*** EXERCISE INPUTS Section Begins ***

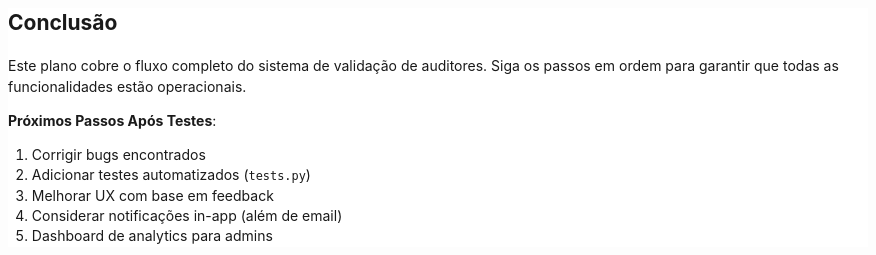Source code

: 
## Conclusão

Este plano cobre o fluxo completo do sistema de validação de auditores. Siga os passos em ordem para garantir que todas as funcionalidades estão operacionais.

**Próximos Passos Após Testes**:
1. Corrigir bugs encontrados
2. Adicionar testes automatizados (`tests.py`)
3. Melhorar UX com base em feedback
4. Considerar notificações in-app (além de email)
5. Dashboard de analytics para admins
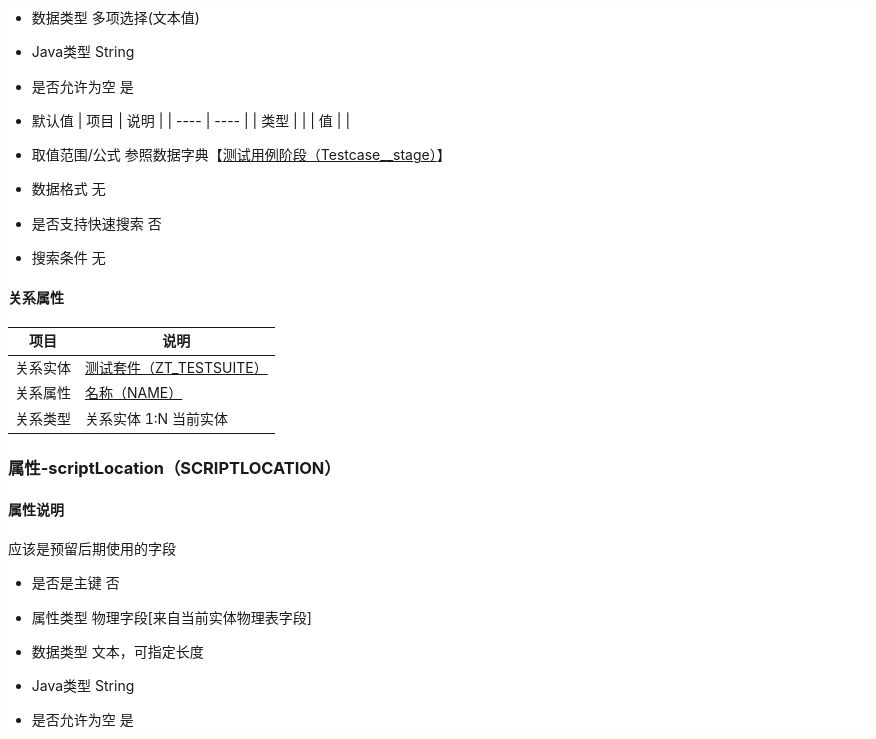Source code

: - 数据类型
多项选择(文本值)

- Java类型
String

- 是否允许为空
是

- 默认值
| 项目 | 说明 |
| ---- | ---- |
| 类型 |  |
| 值 |  |

- 取值范围/公式
参照数据字典【[测试用例阶段（Testcase__stage）](../../codelist/Testcase__stage)】

- 数据格式
无

- 是否支持快速搜索
否

- 搜索条件
无

#### 关系属性
| 项目 | 说明 |
| ---- | ---- |
| 关系实体 | [测试套件（ZT_TESTSUITE）](../zentao/TestSuite) |
| 关系属性 | [名称（NAME）](../zentao/TestSuite/#属性-名称（NAME）) |
| 关系类型 | 关系实体 1:N 当前实体 |

### 属性-scriptLocation（SCRIPTLOCATION）
#### 属性说明
应该是预留后期使用的字段

- 是否是主键
否

- 属性类型
物理字段[来自当前实体物理表字段]

- 数据类型
文本，可指定长度

- Java类型
String

- 是否允许为空
是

*** EXERCISE INPUTS Section Ends ***

YOUR GOAL: Each entry above should be printed exactly, and any picture in it left out.

THE COMPLETED TASK:
Source code

: 
## Conclusão

Este plano cobre o fluxo completo do sistema de validação de auditores. Siga os passos em ordem para garantir que todas as funcionalidades estão operacionais.

**Próximos Passos Após Testes**:
1. Corrigir bugs encontrados
2. Adicionar testes automatizados (`tests.py`)
3. Melhorar UX com base em feedback
4. Considerar notificações in-app (além de email)
5. Dashboard de analytics para admins
Source code

: - 数据类型
多项选择(文本值)

- Java类型
String

- 是否允许为空
是

- 默认值
| 项目 | 说明 |
| ---- | ---- |
| 类型 |  |
| 值 |  |

- 取值范围/公式
参照数据字典【[测试用例阶段（Testcase__stage）](../../codelist/Testcase__stage)】

- 数据格式
无

- 是否支持快速搜索
否

- 搜索条件
无

#### 关系属性
| 项目 | 说明 |
| ---- | ---- |
| 关系实体 | [测试套件（ZT_TESTSUITE）](../zentao/TestSuite) |
| 关系属性 | [名称（NAME）](../zentao/TestSuite/#属性-名称（NAME）) |
| 关系类型 | 关系实体 1:N 当前实体 |

### 属性-scriptLocation（SCRIPTLOCATION）
#### 属性说明
应该是预留后期使用的字段

- 是否是主键
否

- 属性类型
物理字段[来自当前实体物理表字段]

- 数据类型
文本，可指定长度

- Java类型
String

- 是否允许为空
是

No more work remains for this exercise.